Copy, from the entries below, each line in which the string "followed" appears.

== == ==

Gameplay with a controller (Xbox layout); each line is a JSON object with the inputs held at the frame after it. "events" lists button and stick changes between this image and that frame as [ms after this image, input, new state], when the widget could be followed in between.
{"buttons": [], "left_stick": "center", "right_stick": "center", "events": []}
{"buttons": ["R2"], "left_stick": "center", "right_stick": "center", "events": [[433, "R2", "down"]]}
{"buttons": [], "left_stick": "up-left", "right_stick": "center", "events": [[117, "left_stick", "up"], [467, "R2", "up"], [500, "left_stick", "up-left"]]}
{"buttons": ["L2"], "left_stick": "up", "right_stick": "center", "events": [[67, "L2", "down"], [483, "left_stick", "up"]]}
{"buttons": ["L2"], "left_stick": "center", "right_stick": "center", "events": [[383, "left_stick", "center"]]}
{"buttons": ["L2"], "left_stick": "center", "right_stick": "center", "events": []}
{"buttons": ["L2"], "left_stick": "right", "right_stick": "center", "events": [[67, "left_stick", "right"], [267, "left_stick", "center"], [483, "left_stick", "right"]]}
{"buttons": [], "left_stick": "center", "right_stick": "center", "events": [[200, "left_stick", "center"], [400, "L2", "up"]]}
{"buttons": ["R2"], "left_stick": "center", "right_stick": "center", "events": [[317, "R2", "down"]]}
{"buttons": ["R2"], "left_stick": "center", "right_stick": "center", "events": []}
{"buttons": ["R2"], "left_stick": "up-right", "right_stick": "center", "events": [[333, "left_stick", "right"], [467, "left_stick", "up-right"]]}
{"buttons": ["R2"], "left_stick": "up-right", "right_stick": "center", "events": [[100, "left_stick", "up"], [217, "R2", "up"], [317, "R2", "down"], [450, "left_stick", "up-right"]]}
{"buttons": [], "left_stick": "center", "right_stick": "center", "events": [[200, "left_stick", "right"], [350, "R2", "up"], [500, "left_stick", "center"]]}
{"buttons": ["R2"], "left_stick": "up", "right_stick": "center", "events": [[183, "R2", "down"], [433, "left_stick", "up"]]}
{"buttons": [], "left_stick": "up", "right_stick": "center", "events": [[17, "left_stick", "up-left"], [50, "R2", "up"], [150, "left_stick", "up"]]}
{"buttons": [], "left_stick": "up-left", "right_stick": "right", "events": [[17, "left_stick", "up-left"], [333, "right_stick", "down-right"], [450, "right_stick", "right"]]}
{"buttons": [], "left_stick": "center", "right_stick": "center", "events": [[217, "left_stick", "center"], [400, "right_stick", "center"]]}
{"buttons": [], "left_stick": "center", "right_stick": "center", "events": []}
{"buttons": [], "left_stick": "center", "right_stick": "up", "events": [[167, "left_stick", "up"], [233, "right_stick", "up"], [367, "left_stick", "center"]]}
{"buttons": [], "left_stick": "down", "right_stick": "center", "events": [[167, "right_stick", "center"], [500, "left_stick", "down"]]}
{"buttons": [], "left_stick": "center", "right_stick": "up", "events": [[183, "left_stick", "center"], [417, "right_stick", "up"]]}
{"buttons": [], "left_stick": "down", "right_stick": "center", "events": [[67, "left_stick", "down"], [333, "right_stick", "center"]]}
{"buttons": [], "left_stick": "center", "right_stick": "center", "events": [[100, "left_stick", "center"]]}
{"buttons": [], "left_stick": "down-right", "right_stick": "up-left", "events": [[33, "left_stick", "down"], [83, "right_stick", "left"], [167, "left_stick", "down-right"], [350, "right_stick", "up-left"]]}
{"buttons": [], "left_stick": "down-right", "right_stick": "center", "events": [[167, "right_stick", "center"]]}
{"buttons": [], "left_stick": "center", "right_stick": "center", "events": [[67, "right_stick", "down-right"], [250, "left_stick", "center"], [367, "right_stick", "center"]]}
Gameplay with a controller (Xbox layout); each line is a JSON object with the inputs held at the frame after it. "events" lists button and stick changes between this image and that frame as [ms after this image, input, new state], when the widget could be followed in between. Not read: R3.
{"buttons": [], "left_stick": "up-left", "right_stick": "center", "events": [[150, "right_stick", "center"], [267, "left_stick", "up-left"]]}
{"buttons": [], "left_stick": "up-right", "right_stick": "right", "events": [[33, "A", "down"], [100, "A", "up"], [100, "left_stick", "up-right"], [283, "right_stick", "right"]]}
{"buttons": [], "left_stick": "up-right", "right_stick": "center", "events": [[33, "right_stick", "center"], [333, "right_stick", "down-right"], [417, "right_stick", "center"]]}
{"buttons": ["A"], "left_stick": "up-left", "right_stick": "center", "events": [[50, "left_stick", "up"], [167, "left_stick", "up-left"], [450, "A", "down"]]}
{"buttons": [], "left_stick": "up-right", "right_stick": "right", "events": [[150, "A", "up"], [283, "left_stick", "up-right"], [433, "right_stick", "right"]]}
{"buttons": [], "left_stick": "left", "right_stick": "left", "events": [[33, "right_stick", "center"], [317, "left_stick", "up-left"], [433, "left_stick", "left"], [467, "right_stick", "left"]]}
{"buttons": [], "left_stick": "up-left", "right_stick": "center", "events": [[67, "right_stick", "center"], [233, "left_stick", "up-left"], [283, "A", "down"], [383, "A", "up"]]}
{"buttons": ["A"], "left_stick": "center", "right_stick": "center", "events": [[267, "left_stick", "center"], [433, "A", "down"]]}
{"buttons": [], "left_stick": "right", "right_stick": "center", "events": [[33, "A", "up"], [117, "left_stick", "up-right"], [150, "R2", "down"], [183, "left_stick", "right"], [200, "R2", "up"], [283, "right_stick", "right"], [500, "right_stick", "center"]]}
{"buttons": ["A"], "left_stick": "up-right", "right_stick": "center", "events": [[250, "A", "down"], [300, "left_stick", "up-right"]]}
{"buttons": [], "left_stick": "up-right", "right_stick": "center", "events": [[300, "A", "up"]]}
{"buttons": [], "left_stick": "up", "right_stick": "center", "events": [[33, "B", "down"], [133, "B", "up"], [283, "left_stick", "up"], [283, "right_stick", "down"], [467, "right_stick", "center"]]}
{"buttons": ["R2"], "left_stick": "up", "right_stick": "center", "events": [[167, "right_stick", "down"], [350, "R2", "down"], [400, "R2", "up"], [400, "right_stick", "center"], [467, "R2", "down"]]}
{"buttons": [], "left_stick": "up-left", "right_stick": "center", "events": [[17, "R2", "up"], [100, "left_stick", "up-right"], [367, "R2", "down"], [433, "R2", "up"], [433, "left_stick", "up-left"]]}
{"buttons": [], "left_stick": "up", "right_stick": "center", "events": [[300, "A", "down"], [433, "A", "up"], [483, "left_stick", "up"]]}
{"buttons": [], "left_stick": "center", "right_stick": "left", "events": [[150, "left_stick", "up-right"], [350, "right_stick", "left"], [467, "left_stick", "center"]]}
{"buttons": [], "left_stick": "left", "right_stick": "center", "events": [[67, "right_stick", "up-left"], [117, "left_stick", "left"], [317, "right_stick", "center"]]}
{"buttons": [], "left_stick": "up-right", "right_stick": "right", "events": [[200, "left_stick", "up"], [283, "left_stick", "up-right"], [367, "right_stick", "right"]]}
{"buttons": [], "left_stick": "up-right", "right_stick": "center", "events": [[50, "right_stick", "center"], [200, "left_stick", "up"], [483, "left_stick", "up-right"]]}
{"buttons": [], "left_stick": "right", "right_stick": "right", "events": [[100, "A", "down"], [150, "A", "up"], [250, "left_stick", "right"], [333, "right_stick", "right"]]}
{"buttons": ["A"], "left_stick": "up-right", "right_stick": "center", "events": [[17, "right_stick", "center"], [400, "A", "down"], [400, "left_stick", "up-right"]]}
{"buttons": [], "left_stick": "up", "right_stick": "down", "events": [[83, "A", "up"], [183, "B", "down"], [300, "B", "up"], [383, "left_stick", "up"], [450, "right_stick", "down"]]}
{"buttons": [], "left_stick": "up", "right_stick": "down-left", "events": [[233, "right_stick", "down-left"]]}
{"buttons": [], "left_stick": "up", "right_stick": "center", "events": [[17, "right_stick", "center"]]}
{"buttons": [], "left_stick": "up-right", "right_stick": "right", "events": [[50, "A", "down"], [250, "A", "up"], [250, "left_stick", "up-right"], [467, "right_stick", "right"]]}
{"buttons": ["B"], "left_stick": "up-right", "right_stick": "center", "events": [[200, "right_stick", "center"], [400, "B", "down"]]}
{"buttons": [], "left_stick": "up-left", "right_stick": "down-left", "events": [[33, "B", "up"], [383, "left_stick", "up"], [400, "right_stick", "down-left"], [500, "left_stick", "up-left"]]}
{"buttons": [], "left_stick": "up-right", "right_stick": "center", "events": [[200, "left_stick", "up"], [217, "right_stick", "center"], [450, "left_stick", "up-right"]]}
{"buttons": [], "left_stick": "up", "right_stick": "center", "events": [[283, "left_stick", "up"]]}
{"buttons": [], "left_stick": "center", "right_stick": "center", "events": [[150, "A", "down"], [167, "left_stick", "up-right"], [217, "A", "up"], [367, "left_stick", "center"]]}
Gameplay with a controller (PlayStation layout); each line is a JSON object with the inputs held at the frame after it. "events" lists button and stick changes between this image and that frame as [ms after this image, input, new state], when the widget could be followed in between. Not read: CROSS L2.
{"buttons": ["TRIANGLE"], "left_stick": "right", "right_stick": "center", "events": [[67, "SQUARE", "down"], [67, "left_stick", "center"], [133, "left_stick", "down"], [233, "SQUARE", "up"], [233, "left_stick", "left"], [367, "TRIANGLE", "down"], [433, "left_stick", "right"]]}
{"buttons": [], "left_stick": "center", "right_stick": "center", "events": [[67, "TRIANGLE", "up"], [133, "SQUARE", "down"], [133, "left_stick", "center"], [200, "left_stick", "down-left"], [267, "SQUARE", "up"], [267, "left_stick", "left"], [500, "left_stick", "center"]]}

== == ==

Written reply:
Gameplay with a controller (Xbox layout); each line is a JSON object with the inputs held at the frame after it. "events" lists button and stick changes between this image and that frame as [ms after this image, input, new state], when the widget could be followed in between.
Gameplay with a controller (Xbox layout); each line is a JSON object with the inputs held at the frame after it. "events" lists button and stick changes between this image and that frame as [ms after this image, input, new state], when the widget could be followed in between. Not read: R3.
Gameplay with a controller (PlayStation layout); each line is a JSON object with the inputs held at the frame after it. "events" lists button and stick changes between this image and that frame as [ms after this image, input, new state], when the widget could be followed in between. Not read: CROSS L2.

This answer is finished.